The respondents also contend that because the petitioners were not materially prejudiced, any procedural irregularities of the board's vote are irrelevant. Assuming that a showing of material prejudice is required, we conclude that the board's failure to vote that need existed to issue an RFA is more than a procedural irregularity. The board failed to follow its statutory mandate and in doing so "frustrate[d] the statutory scheme of carefully developing standards for new institutional health services and granting CONs designed to implement them." Appeal of Nashua Brookside Hosp., 138 N.H. at 109, 636 A.2d at 59.
Although we are remanding the board's decision, we will address one of the petitioners' remaining arguments in the interest of resolving this matter as expeditiously as possible. See Chellman v. Saab-Scania AB, 138 N.H. 73, 80, 637 A.2d 148, 152 (1993). The petitioners contend that even if the board correctly followed the statutory framework it was precluded from issuing CONs to the respondents because the board had earlier granted a CON to Optima that allowed the relocation of a cardiac surgery program from Catholic Medical Center to Elliot Hospital. The essence of petitioners' argument is that by granting the CONs to respondents, the petitioners' volume of procedures will be reduced by forty percent, which will in turn decrease their profits. Assuming that this is true, the petitioners do not present any statute or regulation that prevents the board from issuing a CON to one hospital merely because it will reduce the present volume of procedures at another hospital. The petitioners appear to be taking the position that once the board granted them a CON and thereby allowed them to invest a large amount of money, the board was required to protect the petitioners from any other competitors. The only limitation on the board when the CONS were issued in this case was that a new facility could not reduce the number of procedures at an existing facility to below 350 procedures a year.
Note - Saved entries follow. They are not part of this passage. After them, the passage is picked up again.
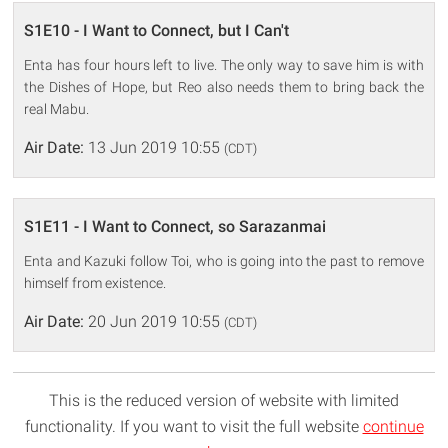
S1E10 - I Want to Connect, but I Can't
Enta has four hours left to live. The only way to save him is with
the Dishes of Hope, but Reo also needs them to bring back the
real Mabu.
Air Date:
13 Jun 2019 10:55
(CDT)
S1E11 - I Want to Connect, so Sarazanmai
Enta and Kazuki follow Toi, who is going into the past to remove
himself from existence.
Air Date:
20 Jun 2019 10:55
(CDT)
This is the reduced version of website with limited
functionality. If you want to visit the full website
continue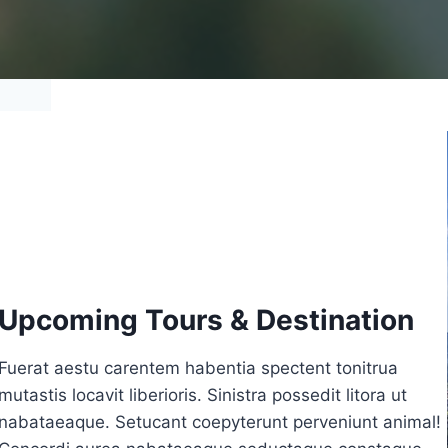
Upcoming Tours & Destination
Fuerat aestu carentem habentia spectent tonitrua
mutastis locavit liberioris. Sinistra possedit litora ut
nabataeaque. Setucant coepyterunt perveniunt animal!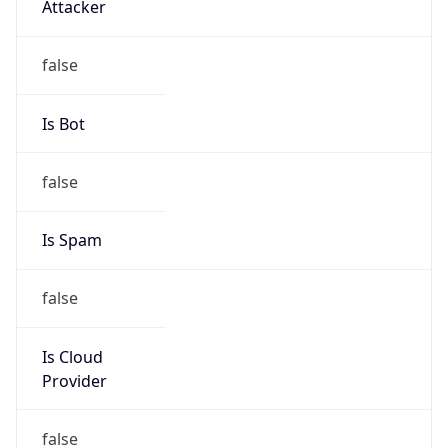
122.64.0.0/11
Country
CN
Name
IRT-CTTNET-CN
Organization
N/A
Kind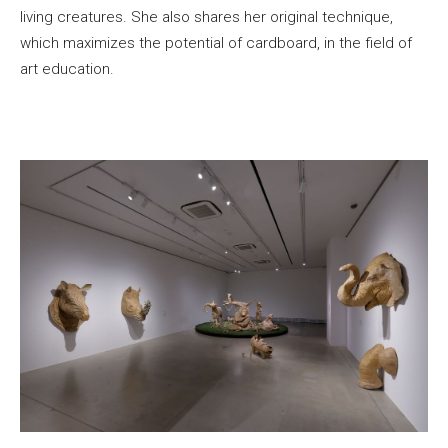
living creatures. She also shares her original technique,
which maximizes the potential of cardboard, in the field of
art education.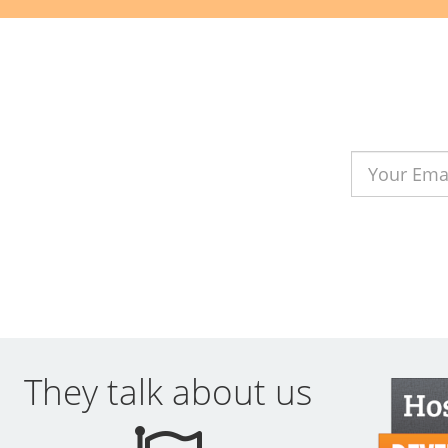
They talk about us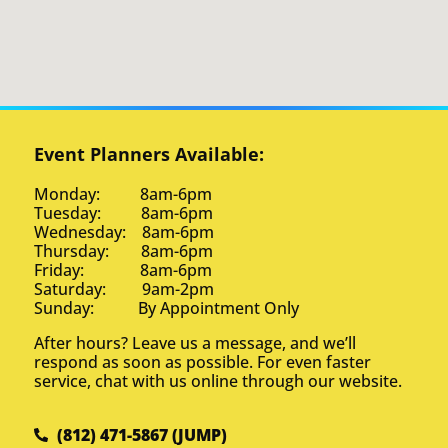
Event Planners Available:
Monday: 8am-6pm
Tuesday: 8am-6pm
Wednesday: 8am-6pm
Thursday: 8am-6pm
Friday: 8am-6pm
Saturday: 9am-2pm
Sunday: By Appointment Only
After hours? Leave us a message, and we’ll
respond as soon as possible. For even faster
service, chat with us online through our website.
(812) 471-5867 (JUMP)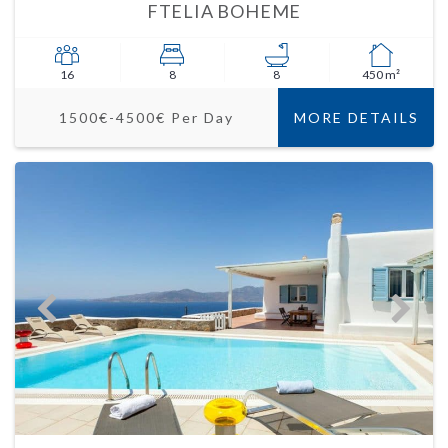
FTELIA BOHEME
16
8
8
450 m²
1500€-4500€ Per Day
MORE DETAILS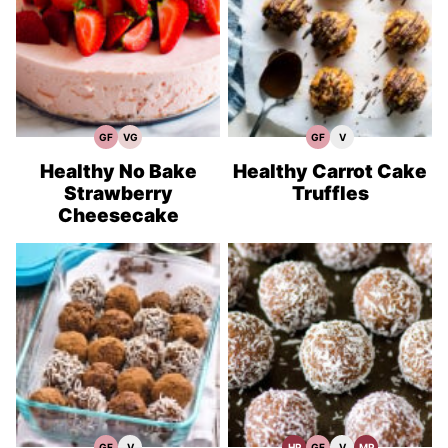
GF
VG
GF
V
Gluten
Vegetarian
Gluten
Vegan
Free
Recipes
Free
Recipes
Recipes
Recipes
Healthy No Bake
Healthy Carrot Cake
Strawberry
Truffles
Cheesecake
GF
V
HP
GF
V
MP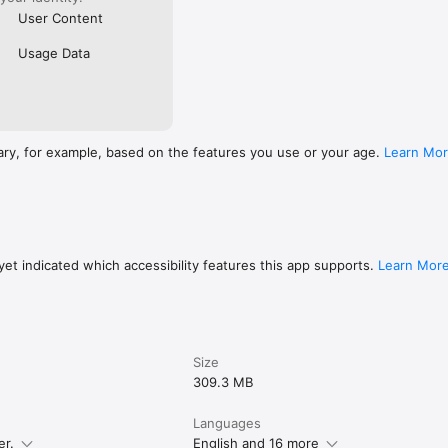
User Content
Usage Data
ary, for example, based on the features you use or your age.
Learn Mo
et indicated which accessibility features this app supports.
Learn Mor
Size
309.3 MB
Languages
er.
English and 16 more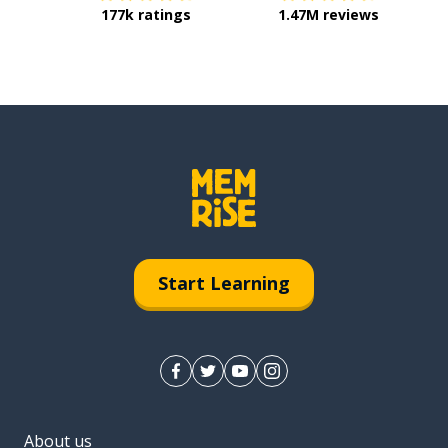
177k ratings
1.47M reviews
Start Learning
About us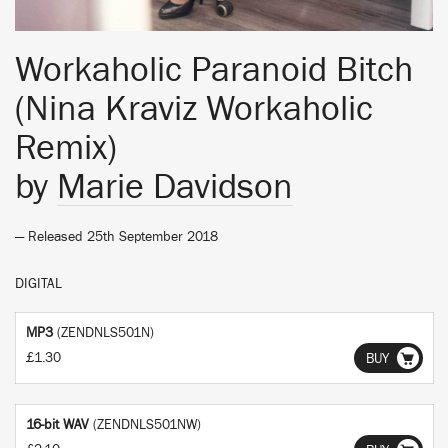
Workaholic Paranoid Bitch
(Nina Kraviz Workaholic
Remix)
by
Marie Davidson
— Released 25th September 2018
DIGITAL
MP3
(ZENDNLS501N)
£1.30
BUY
16-bit WAV
(ZENDNLS501NW)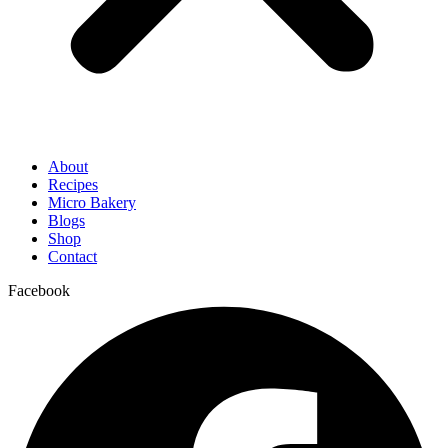
About
Recipes
Micro Bakery
Blogs
Shop
Contact
Facebook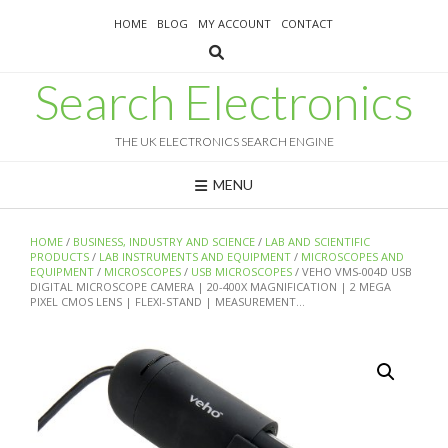
Skip
HOME
BLOG
MY ACCOUNT
CONTACT
to
content
Search Electronics
THE UK ELECTRONICS SEARCH ENGINE
MENU
HOME
/
BUSINESS, INDUSTRY AND SCIENCE
/
LAB AND SCIENTIFIC
PRODUCTS
/
LAB INSTRUMENTS AND EQUIPMENT
/
MICROSCOPES AND
EQUIPMENT
/
MICROSCOPES
/
USB MICROSCOPES
/ VEHO VMS-004D USB
DIGITAL MICROSCOPE CAMERA | 20-400X MAGNIFICATION | 2 MEGA
PIXEL CMOS LENS | FLEXI-STAND | MEASUREMENT…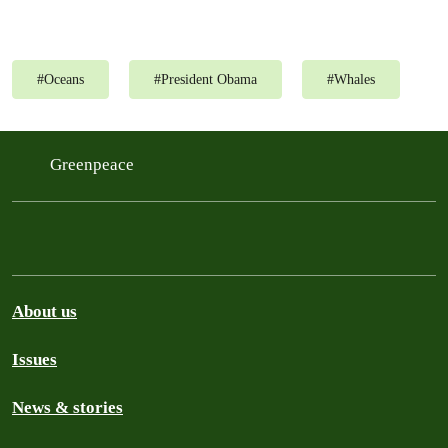
#
Oceans
#
President Obama
#
Whales
Greenpeace
About us
Issues
News & stories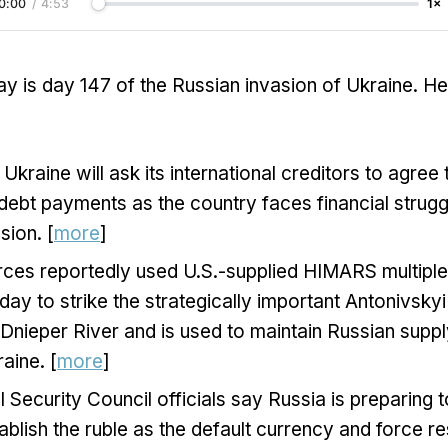
0:00
/
4:53
1×
y is day 147 of the Russian invasion of Ukraine. H
Ukraine will ask its international creditors to agree
 debt payments as the country faces financial strugg
sion. [
more
]
rces reportedly used U.S.-supplied HIMARS multiple
day to strike the strategically important Antonivsky
Dnieper River and is used to maintain Russian supply
aine. [
more
]
l Security Council officials say Russia is preparing t
stablish the ruble as the default currency and force r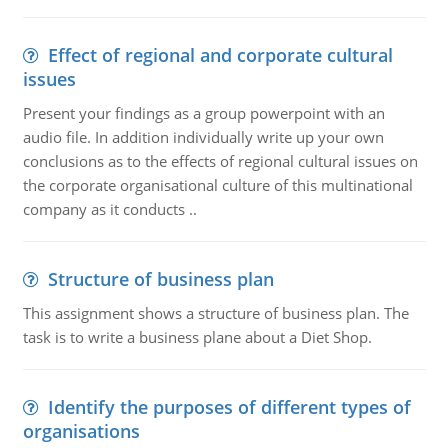
Effect of regional and corporate cultural
issues
Present your findings as a group powerpoint with an
audio file. In addition individually write up your own
conclusions as to the effects of regional cultural issues on
the corporate organisational culture of this multinational
company as it conducts ..
Structure of business plan
This assignment shows a structure of business plan. The
task is to write a business plane about a Diet Shop.
Identify the purposes of different types of
organisations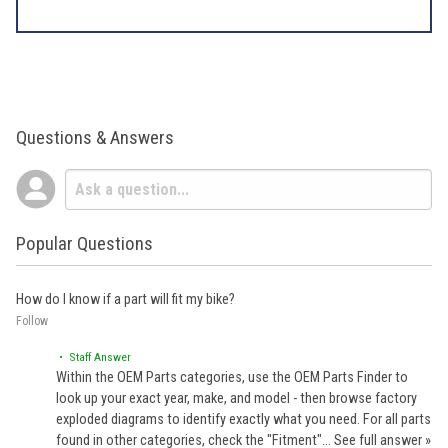
Questions & Answers
Popular Questions
How do I know if a part will fit my bike?
Follow
• Staff Answer
Within the OEM Parts categories, use the OEM Parts Finder to
look up your exact year, make, and model - then browse factory
exploded diagrams to identify exactly what you need. For all parts
found in other categories, check the "Fitment"…
See full answer »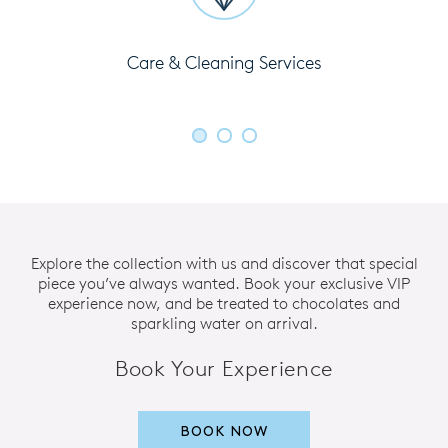
Care & Cleaning Services
Explore the collection with us and discover that special
piece you’ve always wanted. Book your exclusive VIP
experience now, and be treated to chocolates and
sparkling water on arrival.
Book Your Experience
BOOK NOW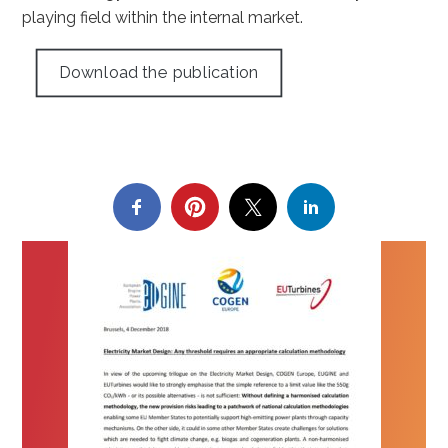
playing field within the internal market.
Download the publication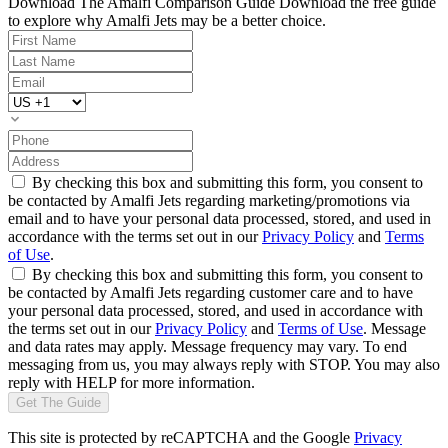
Download The Amalfi Comparison Guide
Download the free guide
to explore why Amalfi Jets may be a better choice.
By checking this box and submitting this form, you consent to
be contacted by Amalfi Jets regarding marketing/promotions via
email and to have your personal data processed, stored, and used in
accordance with the terms set out in our
Privacy Policy
and
Terms
of Use
.
By checking this box and submitting this form, you consent to
be contacted by Amalfi Jets regarding customer care and to have
your personal data processed, stored, and used in accordance with
the terms set out in our
Privacy Policy
and
Terms of Use
. Message
and data rates may apply. Message frequency may vary. To end
messaging from us, you may always reply with STOP. You may also
reply with HELP for more information.
Get The Guide
This site is protected by reCAPTCHA and the Google
Privacy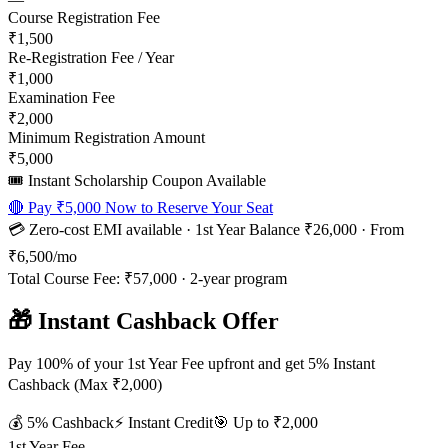
Course Registration Fee
₹1,500
Re-Registration Fee / Year
₹1,000
Examination Fee
₹2,000
Minimum Registration Amount
₹5,000
🎟️ Instant Scholarship Coupon Available
🔴 Pay
₹5,000
Now to Reserve Your Seat
💳 Zero-cost EMI available · 1st Year Balance
₹26,000
· From
₹6,500
/mo
Total Course Fee:
₹57,000
·
2
-year program
🎁 Instant Cashback Offer
Pay 100% of your 1st Year Fee upfront and get 5% Instant
Cashback (Max ₹2,000)
💰
5
% Cashback
⚡ Instant Credit
🎯 Up to
₹2,000
1st Year Fee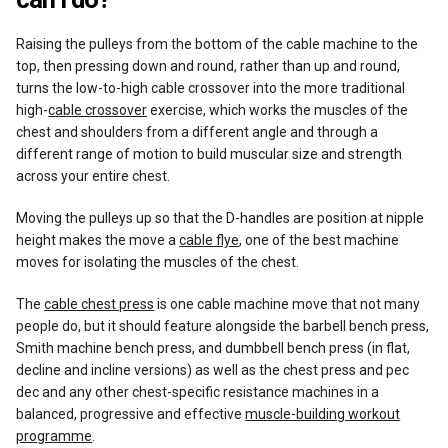
Raising the pulleys from the bottom of the cable machine to the
top, then pressing down and round, rather than up and round,
turns the low-to-high cable crossover into the more traditional
high-
cable crossover
exercise, which works the muscles of the
chest and shoulders from a different angle and through a
different range of motion to build muscular size and strength
across your entire chest.
Moving the pulleys up so that the D-handles are position at nipple
height makes the move a
cable flye
, one of the best machine
moves for isolating the muscles of the chest.
The
cable chest press
is one cable machine move that not many
people do, but it should feature alongside the barbell bench press,
Smith machine bench press, and dumbbell bench press (in flat,
decline and incline versions) as well as the chest press and pec
dec and any other chest-specific resistance machines in a
balanced, progressive and effective
muscle-building workout
programme
.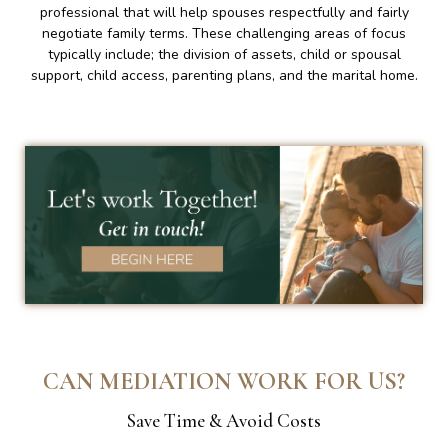
professional that will help spouses respectfully and fairly
negotiate family terms. These challenging areas of focus
typically include; the division of assets, child or spousal
support, child access, parenting plans, and the marital home.
CAN MEDIATION WORK FOR US?
Save Time & Avoid Costs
See N.H. Admin. Rules, He-Hea 1108.04 (effective September 27, 1991; expired September 27, 1997). The petitioners' own numbers indicate that out of the 1200 cases performed annually, 440 cases will go to the respondents. This still leaves the petitioners performing more than 350 procedures a year, and thus the CONs to the respondents would not be invalid for this reason.
We therefore hold that the board erred as a matter of law in not following the statutory procedures established by the legislature. On remand we instruct the board to: (1) clearly delineate what need standard applied in 1996 for new cardiac surgery programs; and (2) apply that standard and determine if need existed in 1996 to issue an RFA. These instructions make the petitioners' remaining arguments and the respondents' motion to strike portions of the petitioners' reply brief moot. We therefore remand this matter to the board for action consistent with this opinion. We otherwise retain jurisdiction of the appeal.
THAYER, J., sat but did not participate in the decision; the others concurred.